§ What you are asked to do
Keeping each line exactly as it is, output all of the records.

——

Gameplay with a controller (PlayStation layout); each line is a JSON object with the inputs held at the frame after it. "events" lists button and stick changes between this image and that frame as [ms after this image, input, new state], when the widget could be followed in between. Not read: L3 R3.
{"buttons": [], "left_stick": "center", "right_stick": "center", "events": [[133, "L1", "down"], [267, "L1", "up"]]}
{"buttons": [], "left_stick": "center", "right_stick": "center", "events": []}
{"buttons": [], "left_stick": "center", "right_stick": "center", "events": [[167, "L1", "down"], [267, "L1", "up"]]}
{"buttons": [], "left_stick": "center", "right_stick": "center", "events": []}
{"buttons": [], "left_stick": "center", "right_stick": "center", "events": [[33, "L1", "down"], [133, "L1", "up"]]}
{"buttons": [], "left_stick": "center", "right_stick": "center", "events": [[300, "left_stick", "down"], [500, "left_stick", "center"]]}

——

§ Output for this exercise
Gameplay with a controller (PlayStation layout); each line is a JSON object with the inputs held at the frame after it. "events" lists button and stick changes between this image and that frame as [ms after this image, input, new state], when the widget could be followed in between. Not read: L3 R3.
{"buttons": [], "left_stick": "center", "right_stick": "center", "events": [[133, "L1", "down"], [267, "L1", "up"]]}
{"buttons": [], "left_stick": "center", "right_stick": "center", "events": []}
{"buttons": [], "left_stick": "center", "right_stick": "center", "events": [[167, "L1", "down"], [267, "L1", "up"]]}
{"buttons": [], "left_stick": "center", "right_stick": "center", "events": []}
{"buttons": [], "left_stick": "center", "right_stick": "center", "events": [[33, "L1", "down"], [133, "L1", "up"]]}
{"buttons": [], "left_stick": "center", "right_stick": "center", "events": [[300, "left_stick", "down"], [500, "left_stick", "center"]]}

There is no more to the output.